Maybe because I sing and play guitar and I’m a girl, and I don’t always sing so pretty… I think Joan Jett is very limited. She’s great at what she does, but she really only does one thing. Although we have punk rock influences, we’re really not three chord punk rock morons. There’s a lot more to our music than that. Some of our songs are just three chords, come to think of it.

But comparing you to the Ramones because you sometimes play just three chords and you like to dress in leather, that’s like comparing you to D Generation because they’re from New York, and the guys have shaggy black hair hanging in their eyes.
What’s left of it anyway. Yeah, that would be worse.

But what about NY Loose’s image? I’m sure you’re hair is platinum blonde.
It’s dirty blonde, naturally. Sometimes I do bleachy jobs here and there, and the back is dyed black, but I don’t think we really have an image. Most of us have been dressing the same since we were like 14. What’s normal for me is the way I dress. Every morning I put a dog-collar on, I have a favorite pair of pants, which happen to be leather, and I like to wear lots of black. It matches with everything. But if I were to go to the mall in Norfolk, Virginia, it wouldn’t be so normal. People always say, “Oh, image,” but this is just the way we are.

Going way back in time, what were your earliest influences? What made you decide to live and dress this way?
Honestly, when I was 14, I was listening to Mötley Crüe.

Yeah. I, uh, yeah, I was, um, too.
Mötley Crüe and Pat Benetar. I just thought they looked really cool. And, of course, the Ramones and the Stooges. I mean, who looked cooler than Iggy? Nobody. I’ve never been a person to wear a dress or any kind of floral print. Even when I was really young, my mother would try to get me some other color, but I always went to the black. I’ve always wanted to wear black.
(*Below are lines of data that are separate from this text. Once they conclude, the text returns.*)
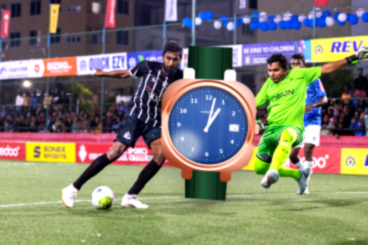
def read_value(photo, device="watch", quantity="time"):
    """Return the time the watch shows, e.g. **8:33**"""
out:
**1:02**
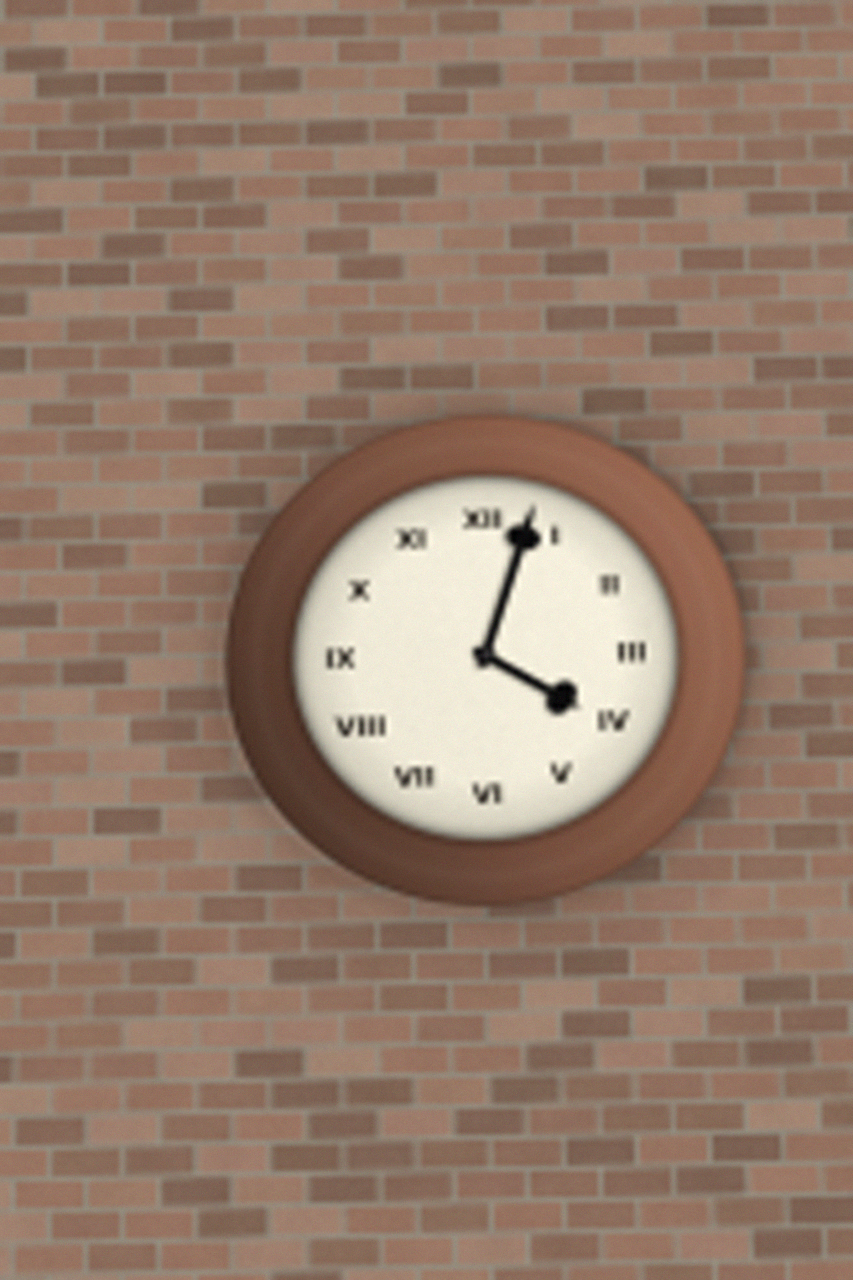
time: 4:03
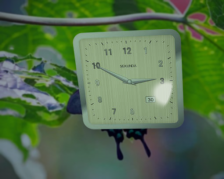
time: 2:50
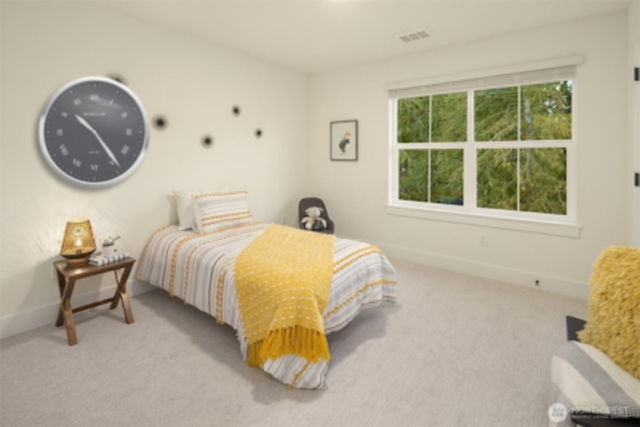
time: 10:24
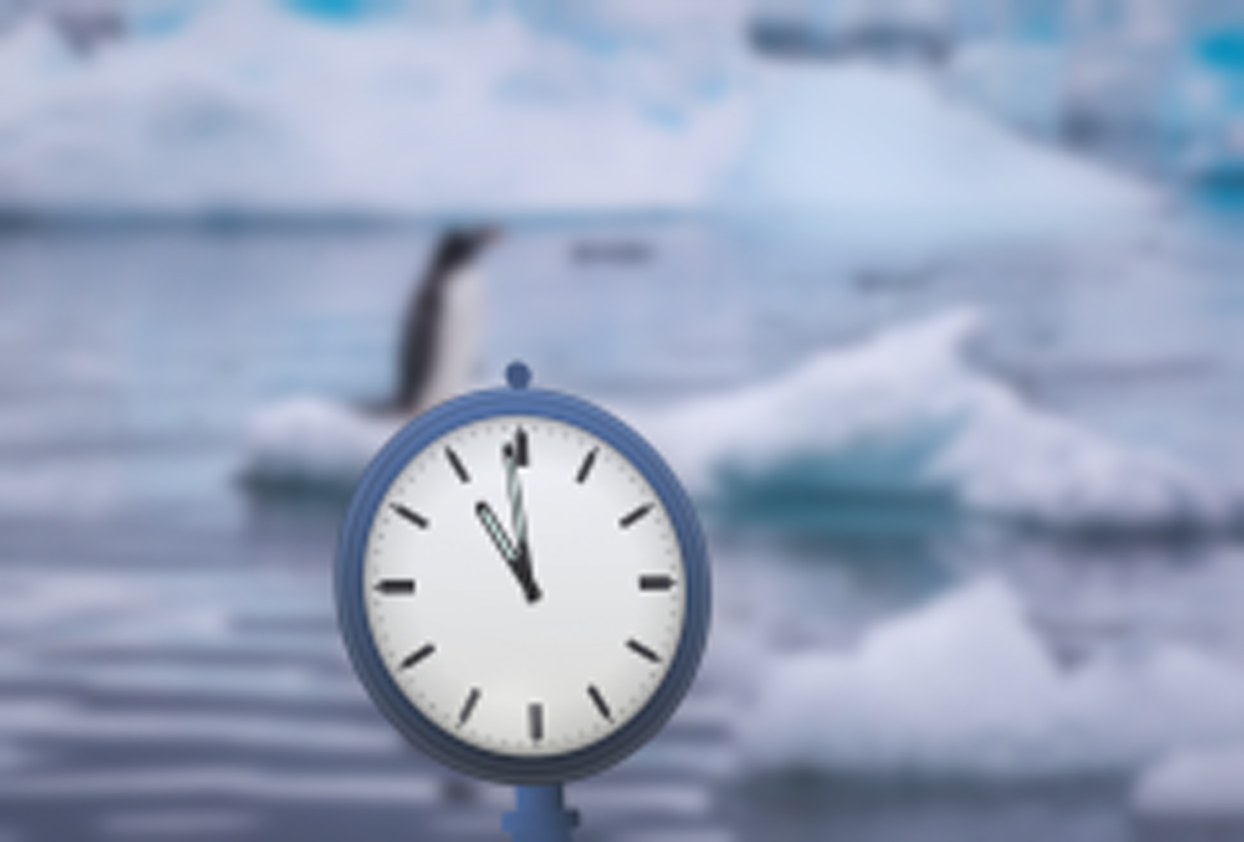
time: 10:59
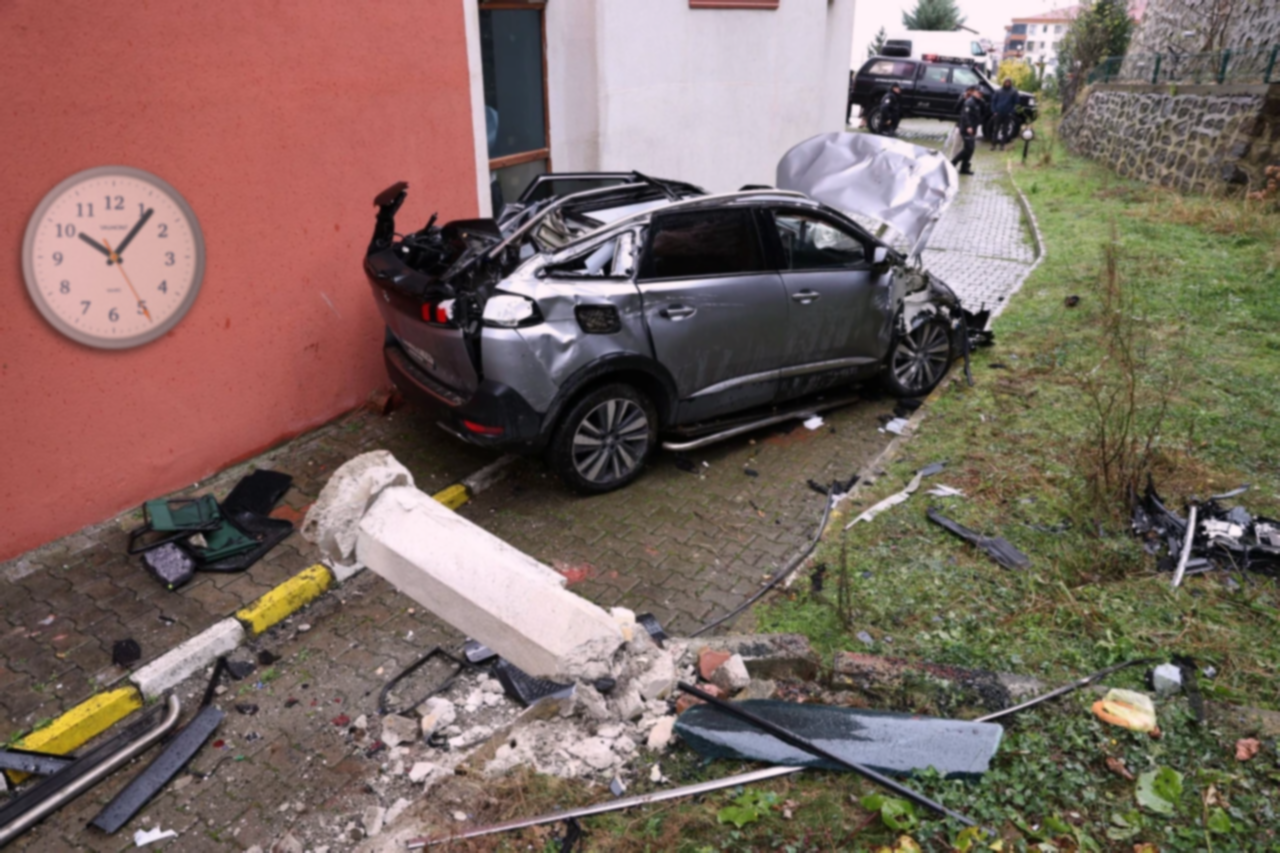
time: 10:06:25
Just for comparison’s sake, how vehemently would you agree that you have nothing in common with Garbage? You actually have intonation, whereas she prances around on high stages in a short skirt and no bra.
My breasts are much too big to not wear a bra. Especially because I jump around too much. I just don’t want it to be about all that. I already get enough of that. It’s something I try to avoid, not that I go onstage with no make up and a paper bag over my head, but I’m trying to do what I’m doing based on my talent, rather than what my body is like.

Not like a Lita Ford kinda thing.
Actually, it’s really funny you should mention that; when we were on the road with Marilyn Manson, he’d always say, “This is like when Mötley Crüe went on tour with Lita Ford.” Maybe there is some sort of link there.
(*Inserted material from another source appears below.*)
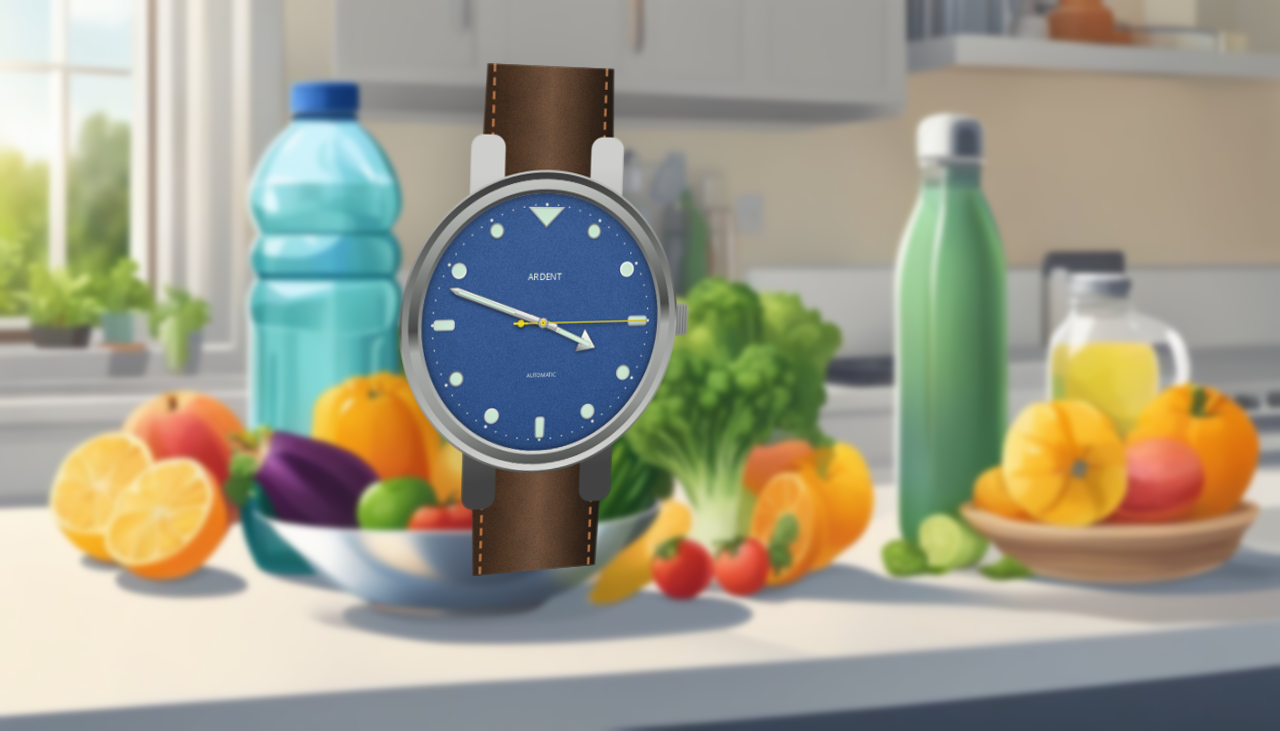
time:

At least you didn’t pose nude with a guitar in front of you. She pulled a Samantha Fox.
Oh God, no. Do people actually say we’re like Garbage?

I hope not. I just wanted to bring up the grossest case of chick-fronted exploitation I could in a popular rock band.
How much of a rock band are they? What they are, really, are three very rich producers who got together and said, “Hey, let’s be in a band and hire some girl.” They asked me to do [be in] that band, and I said no. NY Loose is a band that’s been together for a long time, that’s been in a van together, that’s had no money together, that’s scraped enough money together to get rehearsals…
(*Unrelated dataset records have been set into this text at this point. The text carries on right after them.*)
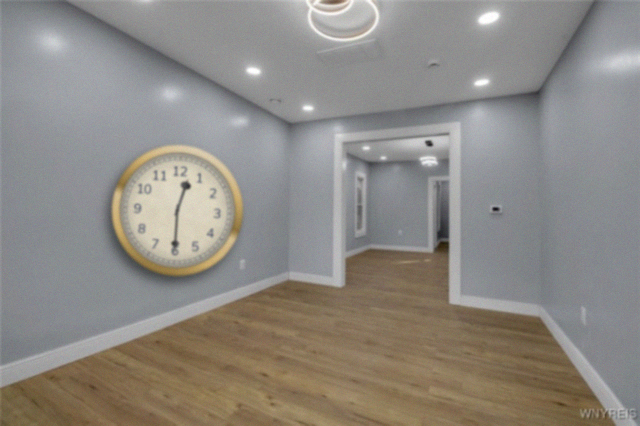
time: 12:30
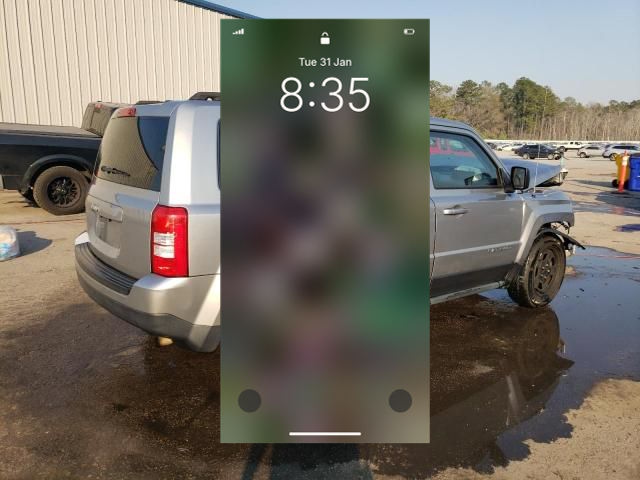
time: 8:35
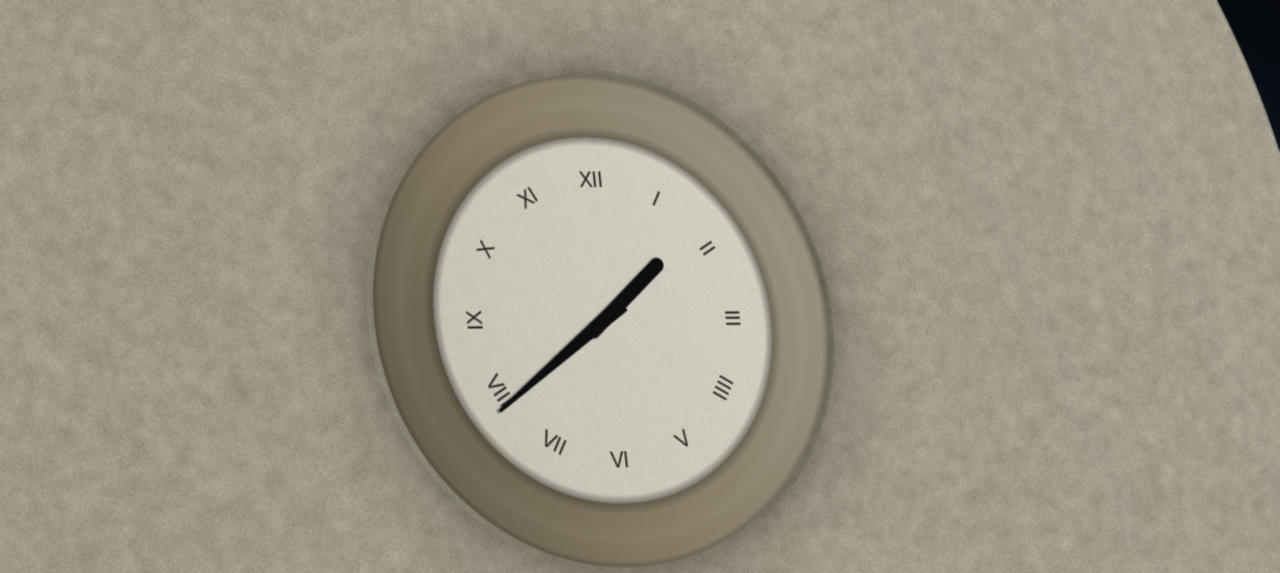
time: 1:39
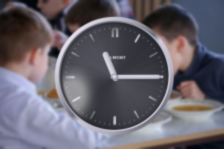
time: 11:15
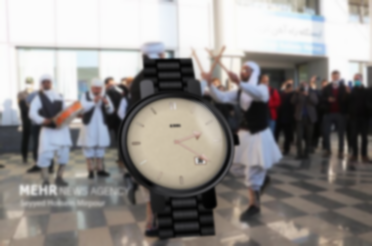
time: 2:21
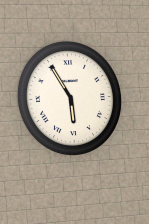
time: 5:55
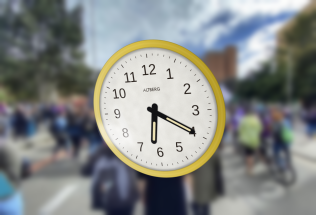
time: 6:20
You didn’t want to ditch “the good life” to go be someone’s postergirl. She has magazine covers the way sports stars have baseball cards – and we collect them all. Do you ever regret your decision?
The main thing that turned me off to the idea was that the guys were so old. I didn’t want to be in a band with people who were twice my age. I also didn’t like that I wouldn’t be writing, I’d just be the token girl singer.

(At this point the tape ran out. All the scathing commentary on Garbage and the state of rock music are lost forever. We may have solved global warming for all I know. That’s why I record these things, so I don’t have to remember.)

To my knowledge, you’ve never played in Boston. Why not?
I tried so hard to get a show at the Rat. I called them every week saying, “Hi. I’m in a band called NY Loose. We have a couple 7″s out, we have a record on Flipside called Loosen Up, blah-blah-blah.” And they’d say, “Call me tomorrow.” I really tried to get a gig there, but it never worked out. And now we tried to play Boston with Marilyn Manson, and that didn’t happen. It’s ridiculous.